» Instrução 1
Segundo o trecho selecionado, qual é o nome da cidade arrasada?

» Trecho selecionado

BRASILEIRO PERCORRE CIDADE DESTRUÍDA QUE SE LIBERTOU DO ESTADO ISLÂMICO.


Fotógrafo Gabriel Chaim arriscou a própria segurança para descobrir como a vida continua nas áreas devastadas após conflitos no Oriente Médio.

Fonte:Fantástico
Estamos entrando em uma cidade - ou para ser mais preciso, no que restou dessa cidade. Ela se chama Kobane. Ela foi arrasada. O lugar é hoje apenas uma lembrança do que já foi um dia: edifícios destruídos, quase ninguém nas ruas.
Kobane é também uma cidade proibida. As milícias que controlam a região não permitem a entrada de jornalistas, mas um fotógrafo brasileiro conseguiu furar esse bloqueio.

» Dados para análise
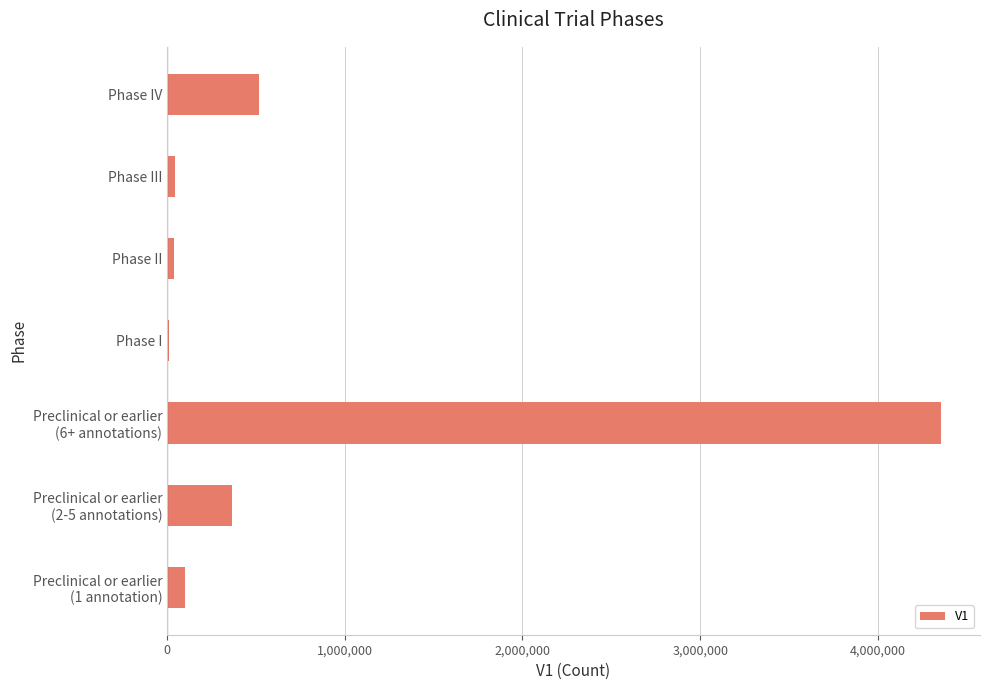

What is the sum of all values?

5439767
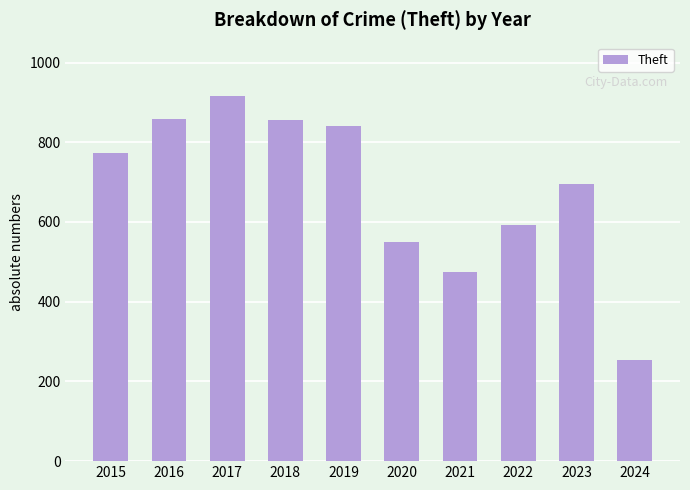

Between 2015 and 2022, which is larger?

2015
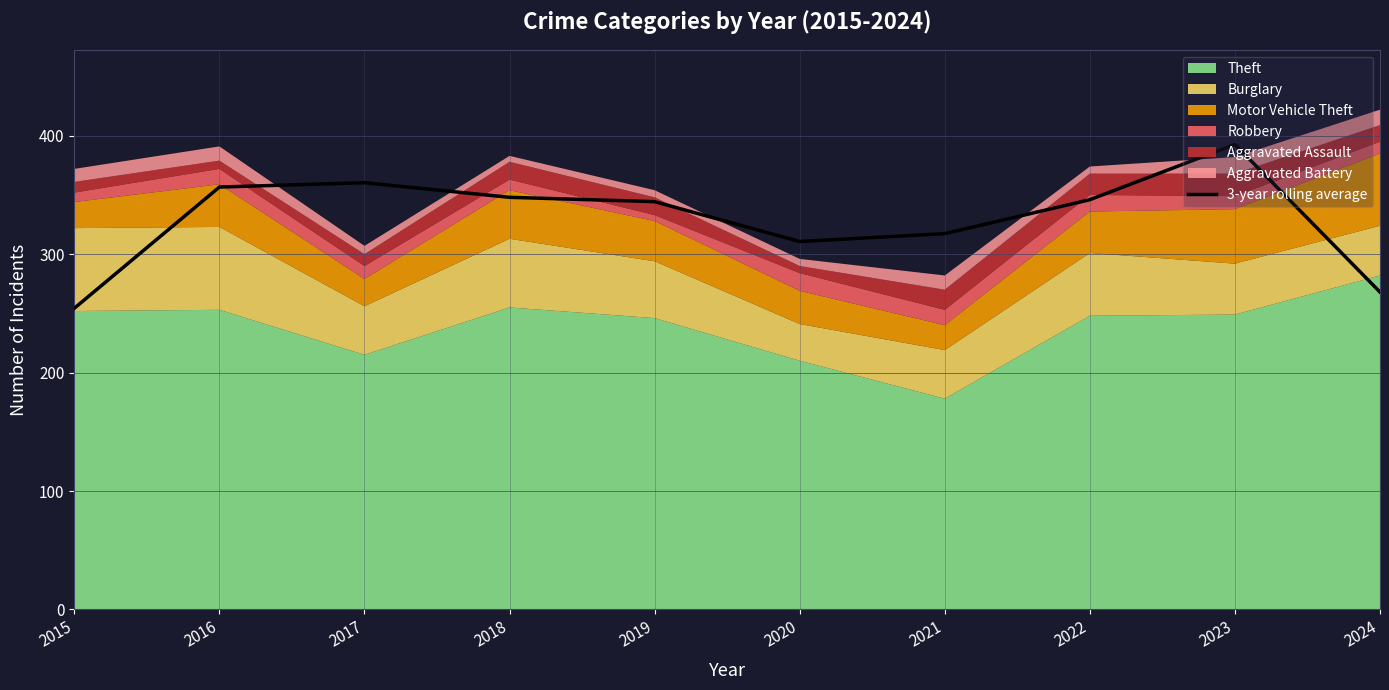

The value of 3-year rolling average at 2018 is 608.8. True or false?

False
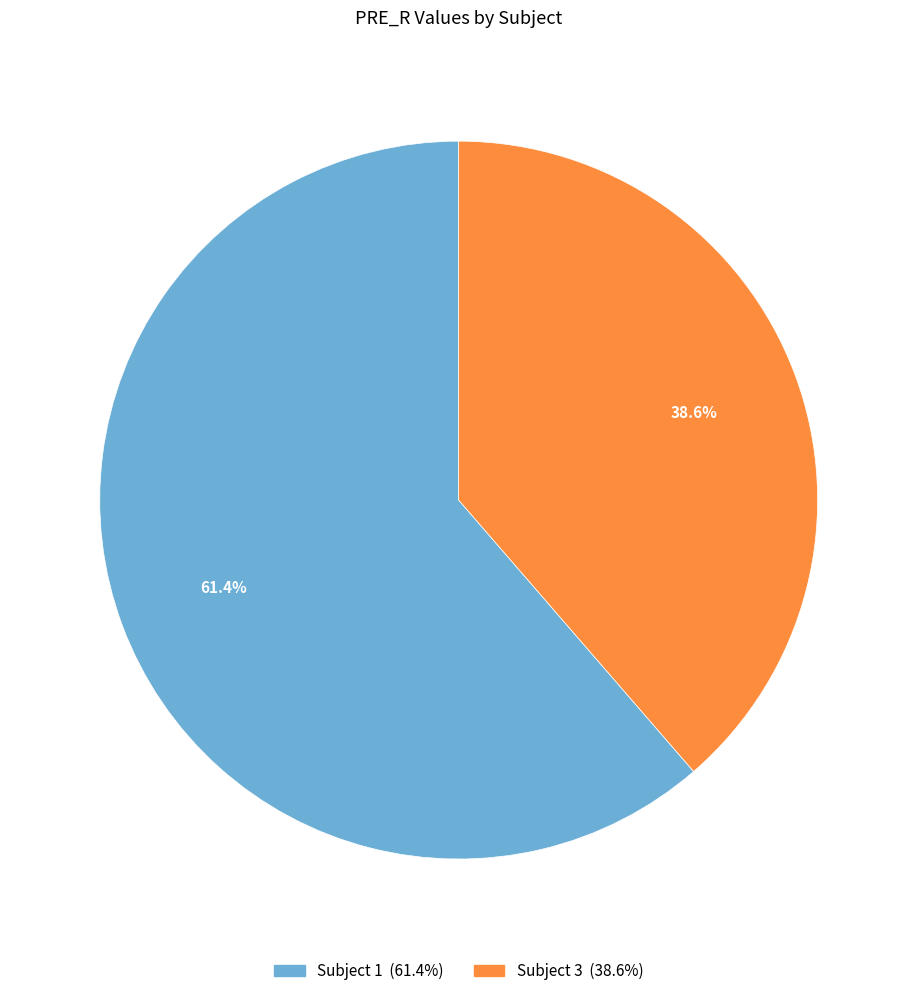

Is there any slice that represents more than half of the pie?

Yes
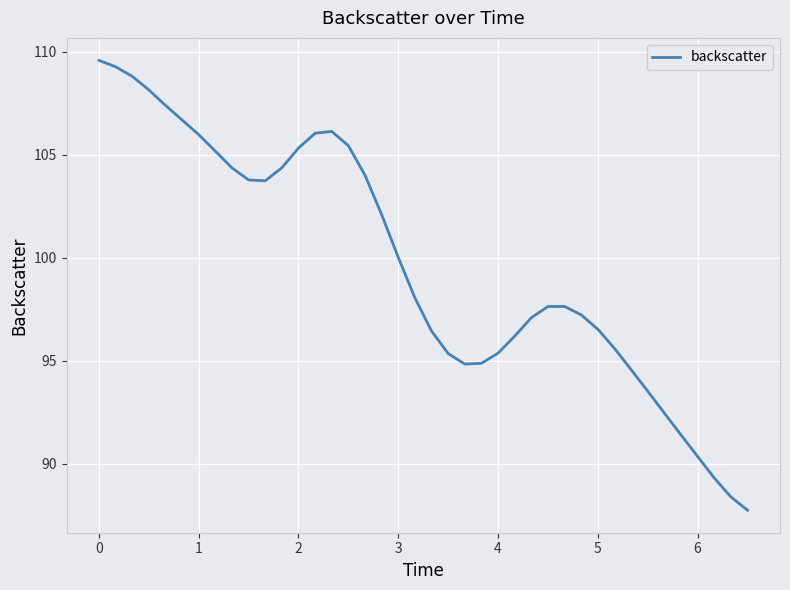

What is the difference between the maximum and second lowest values?

21.2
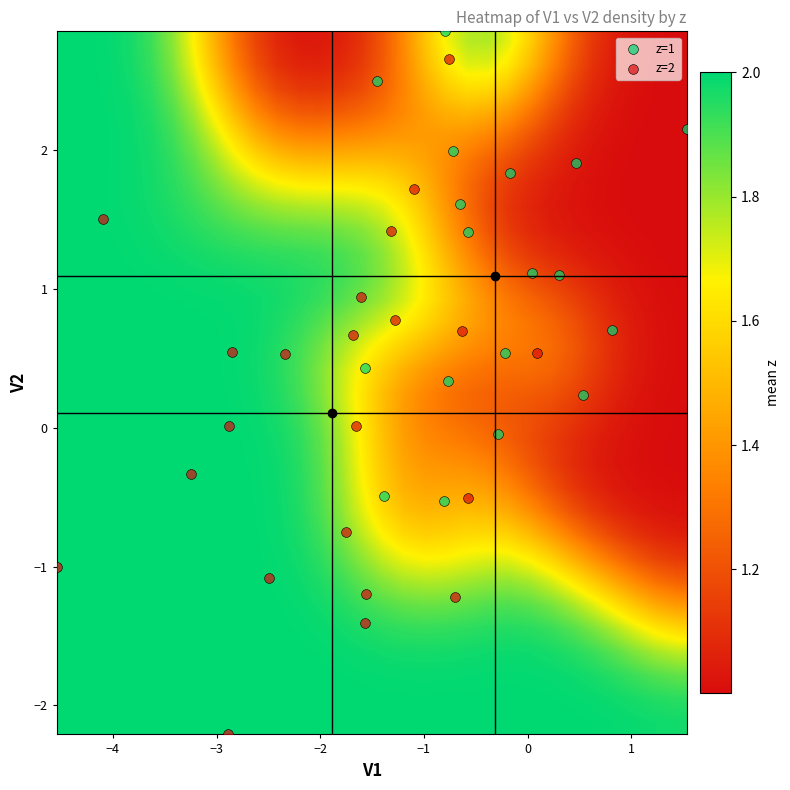

Rank the series by their maximum value, from lowest to highest.

V1, z, V2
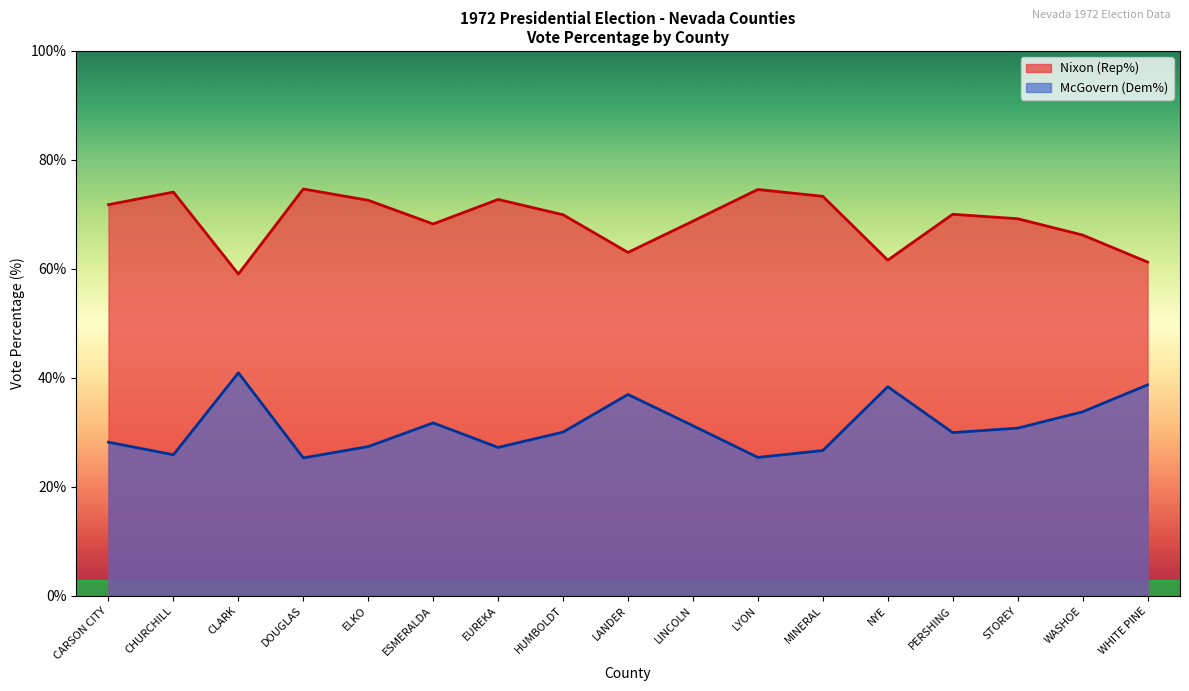

Reading left to right, transcribe all the data shown in this chart.

Nixon (Rep%) : CARSON CITY=71.8	CHURCHILL=74.1	CLARK=59.1	DOUGLAS=74.7	ELKO=72.6	ESMERALDA=68.2	EUREKA=72.8	HUMBOLDT=69.9	LANDER=63.0	LINCOLN=68.8	LYON=74.6	MINERAL=73.3	NYE=61.6	PERSHING=70.0	STOREY=69.2	WASHOE=66.2	WHITE PINE=61.3
McGovern (Dem%): CARSON CITY=28.2	CHURCHILL=25.9	CLARK=40.9	DOUGLAS=25.3	ELKO=27.4	ESMERALDA=31.8	EUREKA=27.2	HUMBOLDT=30.1	LANDER=37.0	LINCOLN=31.2	LYON=25.4	MINERAL=26.7	NYE=38.4	PERSHING=30.0	STOREY=30.8	WASHOE=33.8	WHITE PINE=38.7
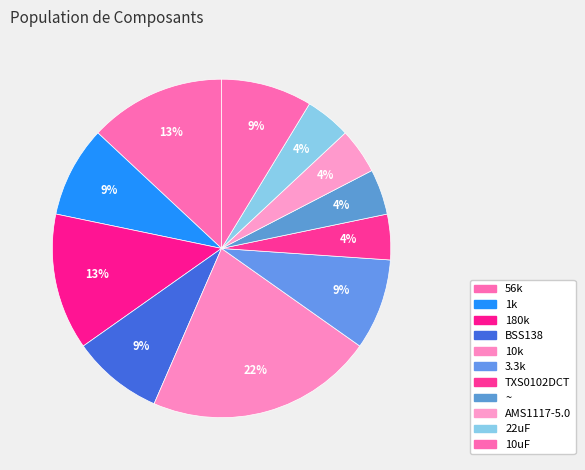

To the nearest percent, what portion does ~ represent?

4%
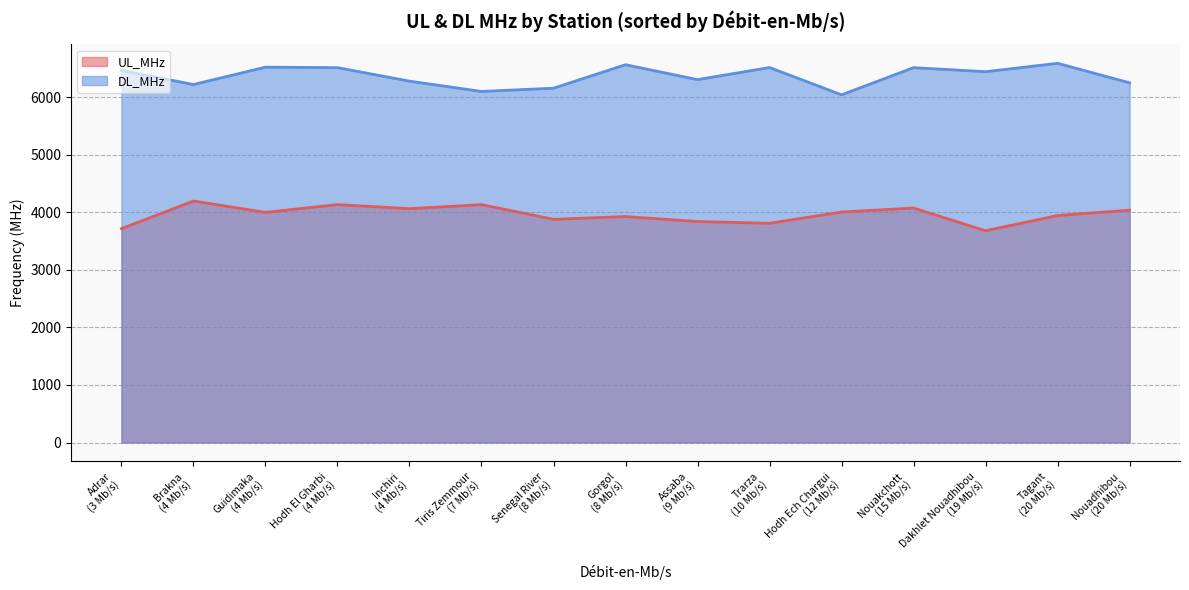

At which category is the sum across all series the highest?

Hodh El Gharbi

» Instrução 2
Reescreva as linhas da listagem entre a que contém "Is there any" e o fim da listagem, inclusive, trocando "slice" por "segment" e mantendo todo o resto igual. Deixe as imagens fora da resposta.

» Resultado do exercício 1
Kobane.

» Resultado do exercício 2
Is there any segment that represents more than half of the pie?

Yes

What is the difference between the maximum and second lowest values?

21.2

Rank the series by their maximum value, from lowest to highest.

V1, z, V2

Reading left to right, transcribe all the data shown in this chart.

Nixon (Rep%) : CARSON CITY=71.8	CHURCHILL=74.1	CLARK=59.1	DOUGLAS=74.7	ELKO=72.6	ESMERALDA=68.2	EUREKA=72.8	HUMBOLDT=69.9	LANDER=63.0	LINCOLN=68.8	LYON=74.6	MINERAL=73.3	NYE=61.6	PERSHING=70.0	STOREY=69.2	WASHOE=66.2	WHITE PINE=61.3
McGovern (Dem%): CARSON CITY=28.2	CHURCHILL=25.9	CLARK=40.9	DOUGLAS=25.3	ELKO=27.4	ESMERALDA=31.8	EUREKA=27.2	HUMBOLDT=30.1	LANDER=37.0	LINCOLN=31.2	LYON=25.4	MINERAL=26.7	NYE=38.4	PERSHING=30.0	STOREY=30.8	WASHOE=33.8	WHITE PINE=38.7

To the nearest percent, what portion does ~ represent?

4%

At which category is the sum across all series the highest?

Hodh El Gharbi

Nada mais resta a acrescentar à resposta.